Os tempos hodiernos são caracterizados por uma convivência entre divergências. A perspectiva homogénea e dominante sobre o mundo, sobre os indivíduos e sobre a religião deixou de fazer sentido. Na perspectiva de algumas instituições religiosas, o pluralismo religioso ainda constitui uma cominação à sua identidade e à sua soberania, uma vez que o mesmo pode indiciar um enfraquecimento na defesa e protecção dos seus bens simbólicos. O pluralismo religioso é a convicção de que toda e qualquer religião é verdadeira. Os indivíduos que aceitam a multiplicidade religiosa não são forçosamente adeptos de uma determinada religião, porém são de certeza simpatizantes de uma espécie de filosofia religiosa.
A instituição religiosa tem procurado, não só conservar os seus ritos, como também influenciar e persuadir o fluxo das ocorrências sociais, caucionando a sua eternização, dilatação e subsistência por intermédio das praxes, das “etiquetas”, dos dogmas, das memórias e do manuseio do poder.
A literatura antropológica coetânea tem “cinzelado” a problemática da assiduidade das religiões no cabimento público em argumentos pigmentados a “comércio”. Em diversas ocasiões temos a impressão de que o êxito de uma determinada religião depende da sua própria capacidade para se metamorfosear em “espectáculo” e, consequentemente, convocar o sentido dos meios de comunicação. Em vez de se restringirem ao universo da vida privada, algumas instituições religiosas abraçam a própria indústria do entretenimento e da recreação, adquirindo, por exemplo, canais de televisão. Deste modo, alimenta-se o comércio, o turismo e turva-se o espaço das políticas públicas. Infelizmente, e na extensão política, também já assistimos à comparência de “claques” e palanques religiosos em alguns congressos.
A religião e o seu campo de acção estão num processo de formação de significados e de reorganização do seu entusiasmo e dinamismo interno. Neste sentido, e como consequência da perda de exclusividade da reprodução social, convivemos com uma transfiguração estrutural que reorganiza a função da religião. Esta conjuntura é propícia para o aparecimento de dissemelhantes grupos religiosos que irão “laborar” no campo do conhecimento, da história, do social e da cultura.
A modernidade não inutilizou a religião, porém contribuiu de modo significativo para que esta reaparecesse com um renovado âmago e com uma configuração mais plural e “indomesticável”, e menos institucionalizada. Em determinadas circunstâncias temos a impressão que as religiões de todo o mundo, sem desperdiçarem a sua identidade e a sua pigmentação, estão a ser seduzidas para colaborarem na preparação de uma nova e “moderna” ética universal.
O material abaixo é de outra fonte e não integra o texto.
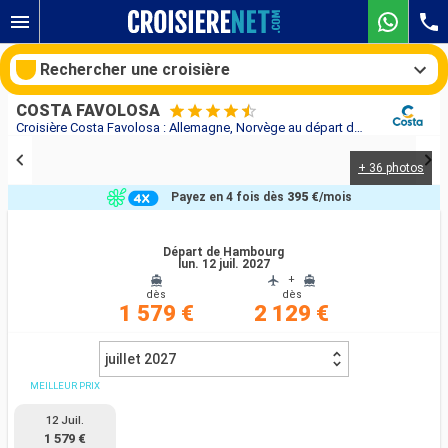
Rechercher une croisière
COSTA FAVOLOSA
Croisière Costa Favolosa : Allemagne, Norvège au départ de Hambourg
+ 36 photos
Nos destinations
Payez en 4 fois dès
395 €
/mois
Mois de départ
Départ de Hambourg
lun. 12 juil. 2027
Ports
Compagnies
+
dès
dès
1 579 €
2 129 €
Rechercher
juillet 2027
MEILLEUR PRIX
12 Juil.
1 579 €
O pluralismo religioso, para além de misturar conhecimentos de tradições ancestrais e contemporâneas com sapiência produzida pela cogitação humana e pela evolução científica, também permitiu que as sociedades aparecessem, subsistissem e funcionassem sem estarem acorrentadas a um único paradigma religioso estruturante. A inexistência de verdade objectiva na religião é uma certeza, e as crenças, fés ou devoções só são verdadeiras para quem acredita nelas. À semelhança da ideia, de que outra cultura ou etnia nos podem ensinar e corrigir, também as religiões diferentes da nossa nos poderão adestrar e adubar. Logo, a “condescendência” religiosa que indumenta a nossa sociedade acaba por ser responsável por uma ininterrupta vivificação, revitalização, reanimação e robustecimento de rituais tradicionais e convicções individualizadas que outrora eram literalmente asfixiadas pelas ideologias hegemónicas. Por exemplo, no catolicismo podemos descobrir a efectiva existência de várias optações e escolhas que são consequência de uma reestruturação e reinvenção da tradição, da recordação, da memória e dos rituais. O catolicismo ainda continua como a grande referência religiosa da sociedade portuguesa, contudo tem vindo a assumir menos influência nas últimas décadas. Será que o pluralismo religioso não tem forçosamente que ser expandido? Será que o mesmo não deve proporcionar transformações no próprio catolicismo?